Document segment

━━━━━━━━━━━━━━━━

The present paper proposed not to compare women’s and men’s household contributions but to examine women’s specific contributions to agriculture, income generation, subsistence, asset ownership, and involvement in decision-making at the household farm level. This analysis aims to observe women’s contribution to the livelihood of the whole household farm. The research question explores how women’s capacity can impact the adaptive capacity and livelihoods of the household farm system. To do so, indicators were established to assess women’s influence and contribution to the household farms’ adaptive capacity and livelihood. The influence of women and their contributions are addressed through six components: (1) Women’s involvement in terms of time participation in different types of activities (i.e., domestic, on-farm, and off-farm activities); (2) Women’s involvement in immaterial activities (like local knowledge, culture transmission, biodiversity maintenance, etc.); (3) Women’s asset ownership (including jewelry, TV, phone, land, livestock, etc.); (4) Women’s empowerment determinants (education, participation in cooperatives or associations, training, community credit); (5) Women’s decision-making power (distinguishing giving advice or deciding in regard to the three main subsystems, i.e., crop, livestock, and household); (6) Women’s autonomy regarding having control over income expenditure. This research has been conducted in southeast Morocco’s least developed rural zones where women occupy a fundamental role in domestic and farm activities. This role has had a known consequential increase over the last decades due to the rural exodus of men.
So, after presenting the studied area, the material, and the method in the following section, the results are structured into two sub-sections. The first subsection describes and analyzes the diversity of household farm systems in the studied zone and the differential contributions of women along a gradient from the remote zones of mountains and oases to the agricultural plains. Then, in the second subsection, the links between the various contributions of women and the overall household farm livelihood are explored using factorial analyses to identify women’s participation in the adaptive capacity of the household.

━━━━━━━━━━━━━━━━

Data provided
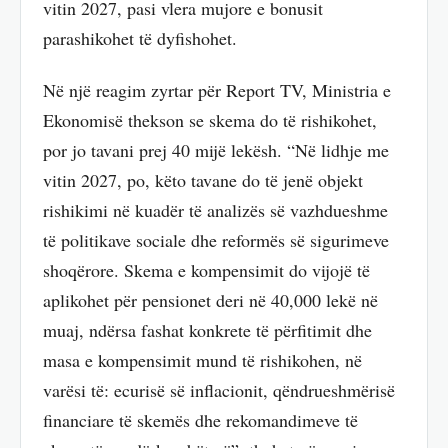
vitin 2027, pasi vlera mujore e bonusit
parashikohet të dyfishohet.
Në një reagim zyrtar për Report TV, Ministria e
Ekonomisë thekson se skema do të rishikohet,
por jo tavani prej 40 mijë lekësh. “Në lidhje me
vitin 2027, po, këto tavane do të jenë objekt
rishikimi në kuadër të analizës së vazhdueshme
të politikave sociale dhe reformës së sigurimeve
shoqërore. Skema e kompensimit do vijojë të
aplikohet për pensionet deri në 40,000 lekë në
muaj, ndërsa fashat konkrete të përfitimit dhe
masa e kompensimit mund të rishikohen, në
varësi të: ecurisë së inflacionit, qëndrueshmërisë
financiare të skemës dhe rekomandimeve të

━━━━━━━━━━━━━━━━

Things to do
• A. After the listing, transcribe everything from "So, after presenting" down to "of the household." in the passage on women's contributions to Moroccan household farms.
• B. According to the passage on women's contributions to Moroccan household farms, what has increased women's role in domestic and farm activities over the last decades?
• C. Pick up the passage on women's contributions to Moroccan household farms after its final sentence and keep writing.

Results
• A.
So, after presenting the studied area, the material, and the method in the following section, the results are structured into two sub-sections. The first subsection describes and analyzes the diversity of household farm systems in the studied zone and the differential contributions of women along a gradient from the remote zones of mountains and oases to the agricultural plains. Then, in the second subsection, the links between the various contributions of women and the overall household farm livelihood are explored using factorial analyses to identify women’s participation in the adaptive capacity of the household.

• B. The rural exodus of men.

• C.
2. Materials and Method

2.1. Study Area

The present study was commissioned by the Centre d’Etudes et Recherches du Crédit Agricole du Maroc (CERCAM) to quantitatively analyze the socioeconomic roles of women living on small and medium-sized household farms in southwestern Morocco. CERCAM targeted low-developed territories in the Southern Morocco region along a geographical transect from the Hight Atlas to the coastal zone (zones 1 to 3) and from a gradient of aridity from the coast to the oasis (zones 3 to 5). In the five zones, the dominant land structure is micro-properties and landlessness. The five zones also presented geographical diversity in terms of distance from the city and according to the access to hydro-agricultural perimeters. Figure 1 represents the five zones according to the rural and urban population, the average land size in ha, and an indicator of local development based on the general census of population and habitat [22] and the National Observatory of Human Development [23].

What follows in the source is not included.